InvariantOODG: Learning Invariant Features of Point Clouds for Out-of-Distribution Generalization
Zhimin Zhang, Xiang Gao, Wei Hu
TL;DR
Addressing the challenge of 3D point-cloud generalization across distribution shifts, the work introduces InvariantOODG, a two-branch framework that processes the original and augmented point clouds with a shared feature extractor to learn invariant representations. It keyly integrates a dynamic anchor-point module for robust local region matching and enforces local and global invariance through Chamfer-based alignment and pooling-based losses, formalized with $\ ext{L}_{CD}$, $\text{L}_{local}$, and $\text{L}_{global}$ terms. The approach is validated on sim-to-real and PointDA benchmarks, achieving state-of-the-art or competitive results and demonstrating clear gains in OOD robustness.
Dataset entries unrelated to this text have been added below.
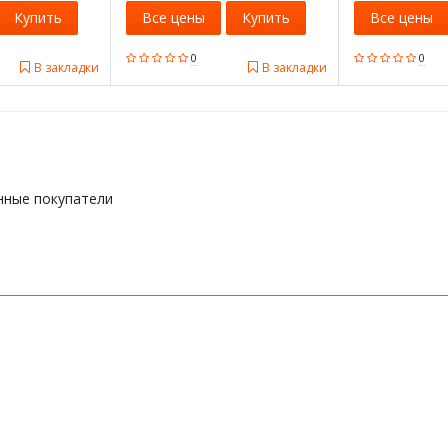
Купить
Все цены
Купить
Все цены
0
0
В закладки
В закладки
нные покупатели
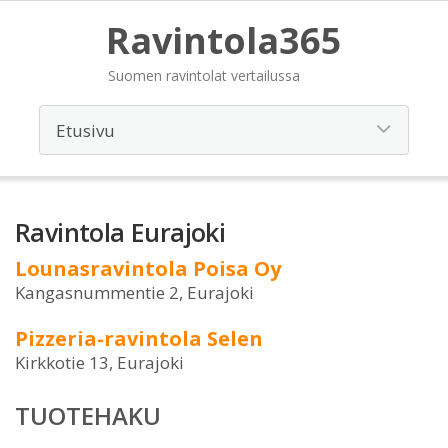
Ravintola365
Suomen ravintolat vertailussa
Ravintola Eurajoki
Lounasravintola Poisa Oy
Kangasnummentie 2, Eurajoki
Pizzeria-ravintola Selen
Kirkkotie 13, Eurajoki
TUOTEHAKU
Overall, the method enhances the reliability of point-cloud understanding under distributional shifts, enabling more practical deployment in real-world sensing tasks, with performance supported by end-to-end optimization of the combined loss across multiple scales and regions, illustrated by comparisons to baselines such as MetaSets and PDG.
Abstract
The convenience of 3D sensors has led to an increase in the use of 3D point clouds in various applications. However, the differences in acquisition devices or scenarios lead to divergence in the data distribution of point clouds, which requires good generalization of point cloud representation learning methods. While most previous methods rely on domain adaptation, which involves fine-tuning pre-trained models on target domain data, this may not always be feasible in real-world scenarios where target domain data may be unavailable. To address this issue, we propose InvariantOODG, which learns invariability between point clouds with different distributions using a two-branch network to extract local-to-global features from original and augmented point clouds. Specifically, to enhance local feature learning of point clouds, we define a set of learnable anchor points that locate the most useful local regions and two types of transformations to augment the input point clouds. The experimental results demonstrate the effectiveness of the proposed model on 3D domain generalization benchmarks.